In Part 1B, we observed that the subject became somewhat unbalanced upon vibration of the Achilles tendon. This can be explained by muscle spindles stretching, upon vibration of muscles attached to the heel. The brain believes that the soleus muscle is elongated, which typically only occurs when one walks forward. To help maintain postural frame, contraction of the gastrocnemius occurs. This causes the body to move backwards, explaining the loss of balance observed. (Purves, 2012). In Part 1C of our experiment, we observed that the subject’s ability to move their hand toward their face and place their index finger as close to their nose as possible was diminished in the presence of vibration.
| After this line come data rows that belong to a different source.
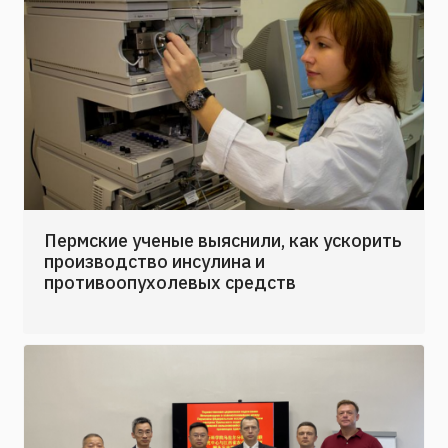
Пермские ученые выяснили, как ускорить
производство инсулина и
противоопухолевых средств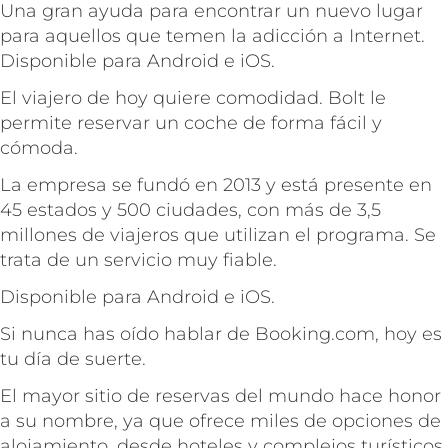
Una gran ayuda para encontrar un nuevo lugar
para aquellos que temen la adicción a Internet.
Disponible para Android e iOS.
El viajero de hoy quiere comodidad. Bolt le
permite reservar un coche de forma fácil y
cómoda.
La empresa se fundó en 2013 y está presente en
45 estados y 500 ciudades, con más de 3,5
millones de viajeros que utilizan el programa. Se
trata de un servicio muy fiable.
Disponible para Android e iOS.
Si nunca has oído hablar de Booking.com, hoy es
tu día de suerte.
El mayor sitio de reservas del mundo hace honor
a su nombre, ya que ofrece miles de opciones de
alojamiento, desde hoteles y complejos turísticos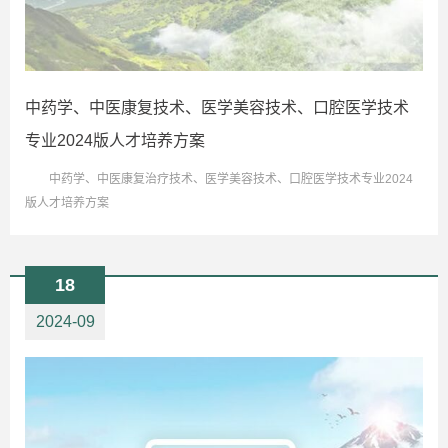
中药学、中医康复技术、医学美容技术、口腔医学技术
专业2024版人才培养方案
中药学、中医康复治疗技术、医学美容技术、口腔医学技术专业2024
版人才培养方案
18
2024-09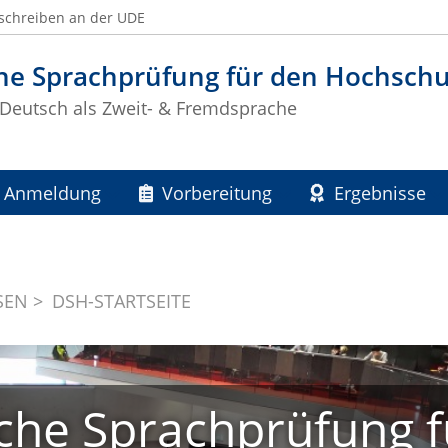
schreiben an der UDE
he Sprachprüfung für den Hochsch
r Deutsch als Zweit- & Fremdsprache
Anmeldung
Vorbereitung
Ergebnisse
SEN
DSH-STARTSEITE
che Sprachprüfung f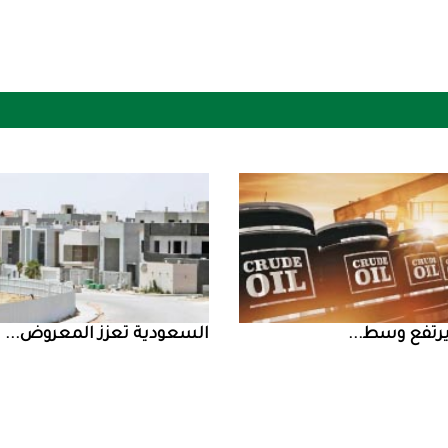
السعودية‭ ‬تعزز‭ ‬المعروض‭ ...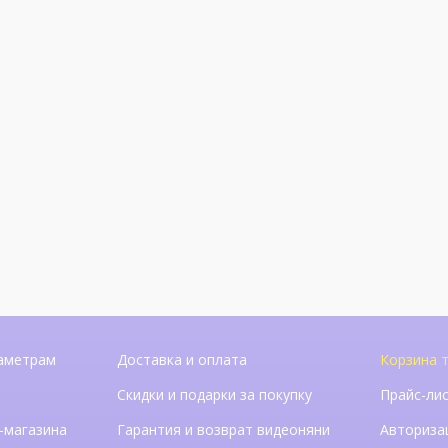
аметрам
Доставка и оплата
Корзина т
Скидки и подарки за покупку
Прайс-ли
-магазина
Гарантия и возврат видеоняни
Авториза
This can be explained by the fact that the triceps brachii is an extensor muscle, and in the presence of vibration, the triceps brachii are perceived to have been elongated, affecting proprioception. (Purves, 2012).
The Golgi tendon organs are a class of proprioceptors. They provide information about heaviness of load and changes in muscle tension via Ib afferent fibres. A single Ib sensory nerve fibre innervates each Golgi tendon organ, branching and terminating as spiral endings around the collagen strands. Stimulation of Golgi tendon organs leads to autogenic inhibition, an associated muscle reflex, by interrupting contraction. Continual fatigue causes these organs to be desensitized, impeding weight matching across arms. This is demonstrated in Table 2 and Figure 3, where there are large discrepancies between the test and reference weights. This demonstrates the subject perceives the test weight to be lighter than it truly is, with increasing fatigue, across 15 minutes. (Purves, 2012).
Fatigue causes less force to be exerted than necessary. It is still unknown whether this perception is from centrally generated sensations from peripheral sensations originating from innervation of efferent pathways (“sense of force”) or corollary discharges (“sense of effort). Corollary discharge is a copy of motor command sent to muscles leading to movement. This copy is transmitted to sensory centres in the brain, informing the brain of imminent movement. Movement is not produced itself, but directed to other regions of the brain informing them in anticipation of movement. The sensitivity of signals relayed to afferent sensory nerves is often adjusted by efferent signals. (Poulet, 2007).
Conclusion:
In conclusion, this experiment enabled us to see how illusions in movement are created, upon vibration of several limbs. We were also able to see the effect of vibration on the ability to match joint angles between the left and right arms. Finally, this experiment also demonstrated the effect of fatigue on the body’s ability to sense force.